Паренек подавленно молчит, потом оскорбленно осведомляется:
— Это, собственно, зачем вы обо мне сведения собирали?
— Чтобы помочь!
— Кому?
— Тебе!
— Значит, вы все теперь знаете?
— Нет, не все, — твердо произносит Кузьма Авдеевич, — мне надо узнать, что в тебе есть хорошее, чтобы уцепиться за это хорошее и помочь на путь истинный выйти.
— Да чего уж там, — сокрушенно шепчет паренек. — Не стоит, не получается из меня настоящий человек.
— То есть как это не получается? — возмущенно спрашивает Кузьма Авдеевич. — Ты же на стройке хорошо работал. Я вашего бригадира спрашивал.
— Так мало ли что было…
— Слушай, — сурово произносит Кузьма Авдеевич, — ты думаешь, нам в твоем возрасте легче было?

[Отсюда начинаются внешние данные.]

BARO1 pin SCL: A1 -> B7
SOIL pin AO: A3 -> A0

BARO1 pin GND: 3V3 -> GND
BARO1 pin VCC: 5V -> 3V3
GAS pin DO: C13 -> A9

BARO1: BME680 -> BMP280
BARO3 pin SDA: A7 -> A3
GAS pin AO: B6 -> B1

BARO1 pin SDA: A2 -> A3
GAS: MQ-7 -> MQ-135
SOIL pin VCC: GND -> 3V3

— Да, я знаю, читал. Человеку дается только одна жизнь…
— Помнишь, это хорошо, что помнишь! А вот почему забываешь?
— Да где гам у нас на складе себя проявить, выписываешь целый день накладные, как Акакий Акакиевич.
— А почему стройку бросил?
— Я не бросил, меня на склад выдвинули.
— Иу вот что, — решительно произносит Кузьма Авдеевич. — Ты человек без коллектива слабый, пойдешь снова на стройку.
— Да, пожалуйста, сколько угодно, — только теперь в Сибирь.
— Нет, Коля, в Сибирь сразу не выйдет, я говорил с прорабом, обещал взять. Поработаешь, наладишь отношения с товарищами — и тогда я с тобой вместе пойду в райком за комсомольской путевкой на ударную стройку в Сибирь.
— А Люба, она же не простит, не поедет после всего.
— Любу твою я к пяти часам сюда пригласил. Вот явится, и вы без меня за этим столом свои личные дела обсудите. Но помните — наш стол называется столом добрых дел и советов… Он злых и строптивых не терпит. Так что прикиньте — подходит он для вас, тогда садитесь и все обсудите, как полагается настоящим людям. А сейчас, поскольку мы с тобой договорились, освободи стул, меня другой товарищ дожидается, тоже «загадочная» личность.
— Спасибо вам, — шепчет паренек, — Кузьма Авдеевич.
— Спасибо тебе, что ты сам человеком становишься, — произносит Кузьма Авдеевич облегченно. — Помог ты мне, Коля, хорошее настроение обрести. А в наше время каждый человек обязан быть счастливым. Время такое: всем во всем светит, только жмуриться не надо. Пусть в самое лицо светит. Каждому человеку светит.